P53D-03:
Chemical pathway analysis of the Martian atmosphere: The formation and destruction of ozone

Friday, 19 December 2014: 2:15 PM
Christohper Boxe1, Joachim Stock2, Ralph Lehmann3, Lee Grenfell4, A. Patzer5, Heike Rauer4,5 and Yuk L Yung6, (1)CUNY Graduate Center, Chemistry Division, Earth and Environmental Science Division,, Manhattan, NY, United States, (2)Instituto de Astrofísica de Andalucía-CSIC Glorieta de la Astronomía, Granada, Spain, (3)Alfred-Wegener-Institut Helmholtz-Zentrum fur Polar- und Meeresforschung, Bremerhaven, Germany, (4)Institut fur Planetenforschung, Deutsches Zentrum fur Luft- und Raumfahrt, Berlin, Germany, (5)Zentrum fur Astronomie und Astrophysik, Berlin, Germany, (6)California Institute of Technology, Pasadena, CA, United States
Abstract:
Ozone is a species of major importance in the Martian atmosphere e.g. since it is involved in the stabilization of Mars' major atmospheric constituent carbon dioxide. Below XX km altitude, ozone acts as an atomic oxygen source, which is produced by photolysis and oxidizes carbon monoxide via catalytic cycles involving odd hydrogen (HO$_x$=H+OH+HO$_2$). Originating mainly from H$_2$O photolysis, odd hydrogen destroys ozone resulting in the observed anti-correlation between water vapor and ozone. Compared with species from the HO$_x$-family, ozone is relatively easy to detect by e.g. UV spectroscopy or IR heterodyne spectroscopy. Similar to carbon dioxide, the concentration of ozone can be critically influenced by chemical trace species acting as catalysts in chemical pathways. The identification of such chemical pathways in complex reaction networks and the quantification of their contribution is in general challenging. Therefore, we use an automated computer algorithm (PAP - Pathway Analysis Program), which is specifically designed to address such problems.

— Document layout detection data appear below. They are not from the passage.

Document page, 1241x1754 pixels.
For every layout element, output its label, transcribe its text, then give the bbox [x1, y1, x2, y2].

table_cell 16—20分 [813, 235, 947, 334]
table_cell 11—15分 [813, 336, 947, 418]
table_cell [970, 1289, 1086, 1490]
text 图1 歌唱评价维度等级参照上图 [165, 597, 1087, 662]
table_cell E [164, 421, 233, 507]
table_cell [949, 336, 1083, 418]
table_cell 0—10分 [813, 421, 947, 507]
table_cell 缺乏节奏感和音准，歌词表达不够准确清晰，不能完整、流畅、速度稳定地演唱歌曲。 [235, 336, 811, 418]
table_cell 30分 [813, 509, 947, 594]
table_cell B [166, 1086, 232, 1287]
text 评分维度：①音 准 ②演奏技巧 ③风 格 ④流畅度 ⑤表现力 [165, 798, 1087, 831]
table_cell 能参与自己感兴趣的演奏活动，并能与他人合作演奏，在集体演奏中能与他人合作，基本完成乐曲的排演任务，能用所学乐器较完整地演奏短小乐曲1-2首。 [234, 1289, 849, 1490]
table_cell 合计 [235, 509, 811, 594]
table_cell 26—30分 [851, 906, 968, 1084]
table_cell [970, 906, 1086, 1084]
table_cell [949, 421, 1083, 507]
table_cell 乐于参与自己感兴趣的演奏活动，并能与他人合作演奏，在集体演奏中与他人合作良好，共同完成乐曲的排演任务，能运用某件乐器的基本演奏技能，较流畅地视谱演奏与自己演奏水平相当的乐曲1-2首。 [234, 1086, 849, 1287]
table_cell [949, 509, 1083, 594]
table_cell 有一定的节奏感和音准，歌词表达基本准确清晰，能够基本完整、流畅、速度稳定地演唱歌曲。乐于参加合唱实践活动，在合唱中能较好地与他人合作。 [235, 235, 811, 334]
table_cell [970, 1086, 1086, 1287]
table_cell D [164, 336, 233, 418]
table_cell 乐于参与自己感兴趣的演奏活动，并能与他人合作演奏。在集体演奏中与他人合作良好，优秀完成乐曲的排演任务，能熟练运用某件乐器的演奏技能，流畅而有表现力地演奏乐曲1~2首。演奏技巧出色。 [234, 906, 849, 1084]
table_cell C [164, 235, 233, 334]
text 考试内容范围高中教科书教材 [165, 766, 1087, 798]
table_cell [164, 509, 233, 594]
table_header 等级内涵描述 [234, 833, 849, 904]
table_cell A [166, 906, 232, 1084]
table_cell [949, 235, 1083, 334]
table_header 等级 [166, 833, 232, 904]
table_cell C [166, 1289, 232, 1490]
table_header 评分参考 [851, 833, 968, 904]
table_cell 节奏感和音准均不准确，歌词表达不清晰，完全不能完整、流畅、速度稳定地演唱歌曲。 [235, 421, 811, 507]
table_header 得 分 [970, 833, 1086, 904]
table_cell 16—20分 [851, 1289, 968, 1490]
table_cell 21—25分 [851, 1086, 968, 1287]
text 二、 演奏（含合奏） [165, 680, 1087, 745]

In this work, we apply the PAP-algorithm to the results of the newly updated JPL/Caltech photochemical column model of the Martian atmosphere in order to investigate the Martian atmospheric ozone photochemistry. The efficiencies of individual ozone formation and destruction pathways are calculated for different atmospheric heights, by applying the algorithm to each vertical layer of the column model in turn.

The results of our investigations suggest that ozone is primarily produced by a Chapman-like mechanism, whereby atomic oxygen is produced by carbon dioxide photolysis instead of molecular oxygen photolysis. In the ozone layer at approximately 40 km altitude, ozone formation is chiefly dominated by a chemical pathway where atomic oxygen is supplied by vertical transport. Ozone consumption pathways involving ozone photolysis are most efficient except for a layer around 40 km altitude where the reaction between ozone and atomic hydrogen become more important. These findings are of particular importance to understand the dominating processes in Martian chemistry also in view of more complex modelling approaches.